### EXERCISE
Filter the entries for lines with the word "Android".
[RECORDS SHOWN]
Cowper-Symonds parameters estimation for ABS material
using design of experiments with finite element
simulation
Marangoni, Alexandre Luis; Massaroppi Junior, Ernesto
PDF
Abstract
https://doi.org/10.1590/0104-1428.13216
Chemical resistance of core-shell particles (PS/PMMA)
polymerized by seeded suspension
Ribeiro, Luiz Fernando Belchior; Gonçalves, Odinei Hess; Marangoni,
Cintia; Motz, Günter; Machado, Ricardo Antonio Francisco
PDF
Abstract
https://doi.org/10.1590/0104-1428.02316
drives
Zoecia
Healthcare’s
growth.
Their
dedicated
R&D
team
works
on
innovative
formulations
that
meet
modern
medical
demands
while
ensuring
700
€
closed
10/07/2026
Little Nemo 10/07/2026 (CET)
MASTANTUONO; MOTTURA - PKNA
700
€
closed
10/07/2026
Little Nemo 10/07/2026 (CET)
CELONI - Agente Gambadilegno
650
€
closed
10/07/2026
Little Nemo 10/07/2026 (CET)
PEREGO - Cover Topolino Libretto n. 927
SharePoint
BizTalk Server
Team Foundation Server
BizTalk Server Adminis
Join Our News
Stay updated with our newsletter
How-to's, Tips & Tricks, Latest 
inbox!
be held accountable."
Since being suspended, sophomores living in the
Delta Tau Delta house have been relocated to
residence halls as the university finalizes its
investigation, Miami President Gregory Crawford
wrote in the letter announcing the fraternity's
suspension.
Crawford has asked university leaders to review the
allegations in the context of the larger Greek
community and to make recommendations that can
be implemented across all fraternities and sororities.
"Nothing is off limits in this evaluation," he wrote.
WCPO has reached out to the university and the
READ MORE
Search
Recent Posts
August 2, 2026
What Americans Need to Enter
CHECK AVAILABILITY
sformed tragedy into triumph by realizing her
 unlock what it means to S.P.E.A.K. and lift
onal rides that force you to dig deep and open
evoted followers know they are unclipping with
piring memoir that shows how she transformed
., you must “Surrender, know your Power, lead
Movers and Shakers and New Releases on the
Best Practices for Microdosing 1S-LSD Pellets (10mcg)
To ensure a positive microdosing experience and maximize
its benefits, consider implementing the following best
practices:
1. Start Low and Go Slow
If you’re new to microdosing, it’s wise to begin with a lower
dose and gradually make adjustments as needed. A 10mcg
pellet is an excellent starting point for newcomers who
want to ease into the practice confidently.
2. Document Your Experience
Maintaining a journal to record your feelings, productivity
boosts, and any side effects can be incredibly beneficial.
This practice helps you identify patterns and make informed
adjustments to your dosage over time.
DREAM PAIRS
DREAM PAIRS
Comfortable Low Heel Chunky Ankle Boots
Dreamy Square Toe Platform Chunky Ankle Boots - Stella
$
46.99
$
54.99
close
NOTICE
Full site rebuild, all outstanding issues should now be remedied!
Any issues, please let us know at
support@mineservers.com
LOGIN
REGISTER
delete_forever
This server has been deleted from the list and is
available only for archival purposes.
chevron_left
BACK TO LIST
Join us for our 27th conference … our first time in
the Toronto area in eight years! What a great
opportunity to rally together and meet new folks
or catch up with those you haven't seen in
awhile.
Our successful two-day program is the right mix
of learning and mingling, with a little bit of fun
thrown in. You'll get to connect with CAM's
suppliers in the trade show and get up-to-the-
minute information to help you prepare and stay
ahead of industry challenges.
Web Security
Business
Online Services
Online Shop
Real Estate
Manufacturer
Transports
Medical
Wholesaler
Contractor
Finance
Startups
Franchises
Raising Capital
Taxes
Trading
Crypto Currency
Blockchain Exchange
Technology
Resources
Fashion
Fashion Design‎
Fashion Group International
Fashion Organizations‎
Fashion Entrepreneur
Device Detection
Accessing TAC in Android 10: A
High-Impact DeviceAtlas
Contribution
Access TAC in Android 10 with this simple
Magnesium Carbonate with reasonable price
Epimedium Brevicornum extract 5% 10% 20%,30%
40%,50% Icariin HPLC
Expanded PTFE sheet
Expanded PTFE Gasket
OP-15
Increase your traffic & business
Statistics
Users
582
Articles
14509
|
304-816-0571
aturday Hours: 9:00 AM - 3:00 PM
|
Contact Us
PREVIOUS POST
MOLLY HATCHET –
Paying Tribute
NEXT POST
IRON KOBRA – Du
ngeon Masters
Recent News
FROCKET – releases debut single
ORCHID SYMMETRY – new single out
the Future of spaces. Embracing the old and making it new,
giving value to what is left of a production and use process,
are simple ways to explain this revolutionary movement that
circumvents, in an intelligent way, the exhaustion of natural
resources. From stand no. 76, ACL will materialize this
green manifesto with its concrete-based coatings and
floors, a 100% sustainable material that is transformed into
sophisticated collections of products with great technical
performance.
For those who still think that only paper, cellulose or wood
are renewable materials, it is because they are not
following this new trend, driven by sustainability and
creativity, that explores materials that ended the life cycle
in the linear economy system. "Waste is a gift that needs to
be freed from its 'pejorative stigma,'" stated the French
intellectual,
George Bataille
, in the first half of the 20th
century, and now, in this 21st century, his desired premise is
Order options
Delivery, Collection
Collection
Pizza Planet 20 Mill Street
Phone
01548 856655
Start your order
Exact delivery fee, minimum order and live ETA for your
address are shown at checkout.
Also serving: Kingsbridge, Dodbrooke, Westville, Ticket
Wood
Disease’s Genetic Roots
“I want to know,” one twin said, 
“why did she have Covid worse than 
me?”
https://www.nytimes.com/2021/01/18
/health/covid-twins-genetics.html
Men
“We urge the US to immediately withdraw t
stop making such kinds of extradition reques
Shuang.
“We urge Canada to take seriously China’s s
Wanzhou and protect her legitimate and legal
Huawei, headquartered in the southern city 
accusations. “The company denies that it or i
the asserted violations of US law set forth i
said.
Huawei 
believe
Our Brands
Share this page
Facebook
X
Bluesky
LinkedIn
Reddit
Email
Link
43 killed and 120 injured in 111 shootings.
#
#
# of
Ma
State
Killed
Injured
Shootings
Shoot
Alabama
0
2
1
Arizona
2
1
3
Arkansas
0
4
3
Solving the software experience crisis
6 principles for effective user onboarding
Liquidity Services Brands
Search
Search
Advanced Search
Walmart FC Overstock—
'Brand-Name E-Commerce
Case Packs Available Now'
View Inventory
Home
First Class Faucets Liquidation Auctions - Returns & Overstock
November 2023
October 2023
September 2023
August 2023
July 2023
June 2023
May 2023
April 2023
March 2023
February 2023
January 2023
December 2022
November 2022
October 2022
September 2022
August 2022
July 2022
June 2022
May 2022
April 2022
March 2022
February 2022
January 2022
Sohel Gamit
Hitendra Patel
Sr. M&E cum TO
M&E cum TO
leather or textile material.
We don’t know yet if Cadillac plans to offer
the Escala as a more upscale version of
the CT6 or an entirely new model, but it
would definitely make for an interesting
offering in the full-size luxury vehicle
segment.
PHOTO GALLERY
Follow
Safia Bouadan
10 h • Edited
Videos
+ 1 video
[/RECORDS SHOWN]
### SOLUTION FOR THIS EXERCISE
Accessing TAC in Android 10: A
Access TAC in Android 10 with this simple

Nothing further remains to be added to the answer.